*INFORMATION PROVIDED*.
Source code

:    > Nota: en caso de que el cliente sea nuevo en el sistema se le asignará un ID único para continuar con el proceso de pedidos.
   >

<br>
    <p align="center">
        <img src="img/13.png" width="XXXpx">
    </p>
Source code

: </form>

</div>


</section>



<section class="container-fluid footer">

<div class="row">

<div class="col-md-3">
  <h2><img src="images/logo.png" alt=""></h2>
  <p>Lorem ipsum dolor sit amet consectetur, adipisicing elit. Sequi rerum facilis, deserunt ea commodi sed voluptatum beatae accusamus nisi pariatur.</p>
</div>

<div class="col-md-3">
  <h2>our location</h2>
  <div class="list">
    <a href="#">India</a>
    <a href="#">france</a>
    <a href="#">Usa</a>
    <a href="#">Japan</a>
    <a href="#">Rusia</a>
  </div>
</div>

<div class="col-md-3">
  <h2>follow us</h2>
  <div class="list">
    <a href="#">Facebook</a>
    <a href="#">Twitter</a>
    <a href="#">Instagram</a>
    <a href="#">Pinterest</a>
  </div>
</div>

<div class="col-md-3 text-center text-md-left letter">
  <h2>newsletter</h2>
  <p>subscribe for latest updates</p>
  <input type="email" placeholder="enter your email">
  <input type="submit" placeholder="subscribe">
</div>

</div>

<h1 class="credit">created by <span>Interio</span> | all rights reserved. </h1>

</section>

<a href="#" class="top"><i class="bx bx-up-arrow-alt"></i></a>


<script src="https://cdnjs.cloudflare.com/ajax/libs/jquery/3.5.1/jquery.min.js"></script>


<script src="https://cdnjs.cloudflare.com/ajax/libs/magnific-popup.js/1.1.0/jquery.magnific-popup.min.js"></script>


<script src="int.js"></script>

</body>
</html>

*YOUR TASK*.
What the exercise needs is every record again, word for word.

*ANSWER TO THE EXERCISE*.
Source code

:    > Nota: en caso de que el cliente sea nuevo en el sistema se le asignará un ID único para continuar con el proceso de pedidos.
   >

<br>
    <p align="center">
        <img src="img/13.png" width="XXXpx">
    </p>
Source code

: </form>

</div>


</section>



<section class="container-fluid footer">

<div class="row">

<div class="col-md-3">
  <h2><img src="images/logo.png" alt=""></h2>
  <p>Lorem ipsum dolor sit amet consectetur, adipisicing elit. Sequi rerum facilis, deserunt ea commodi sed voluptatum beatae accusamus nisi pariatur.</p>
</div>

<div class="col-md-3">
  <h2>our location</h2>
  <div class="list">
    <a href="#">India</a>
    <a href="#">france</a>
    <a href="#">Usa</a>
    <a href="#">Japan</a>
    <a href="#">Rusia</a>
  </div>
</div>

<div class="col-md-3">
  <h2>follow us</h2>
  <div class="list">
    <a href="#">Facebook</a>
    <a href="#">Twitter</a>
    <a href="#">Instagram</a>
    <a href="#">Pinterest</a>
  </div>
</div>

<div class="col-md-3 text-center text-md-left letter">
  <h2>newsletter</h2>
  <p>subscribe for latest updates</p>
  <input type="email" placeholder="enter your email">
  <input type="submit" placeholder="subscribe">
</div>

</div>

<h1 class="credit">created by <span>Interio</span> | all rights reserved. </h1>

</section>

<a href="#" class="top"><i class="bx bx-up-arrow-alt"></i></a>


<script src="https://cdnjs.cloudflare.com/ajax/libs/jquery/3.5.1/jquery.min.js"></script>


<script src="https://cdnjs.cloudflare.com/ajax/libs/magnific-popup.js/1.1.0/jquery.magnific-popup.min.js"></script>


<script src="int.js"></script>

</body>
</html>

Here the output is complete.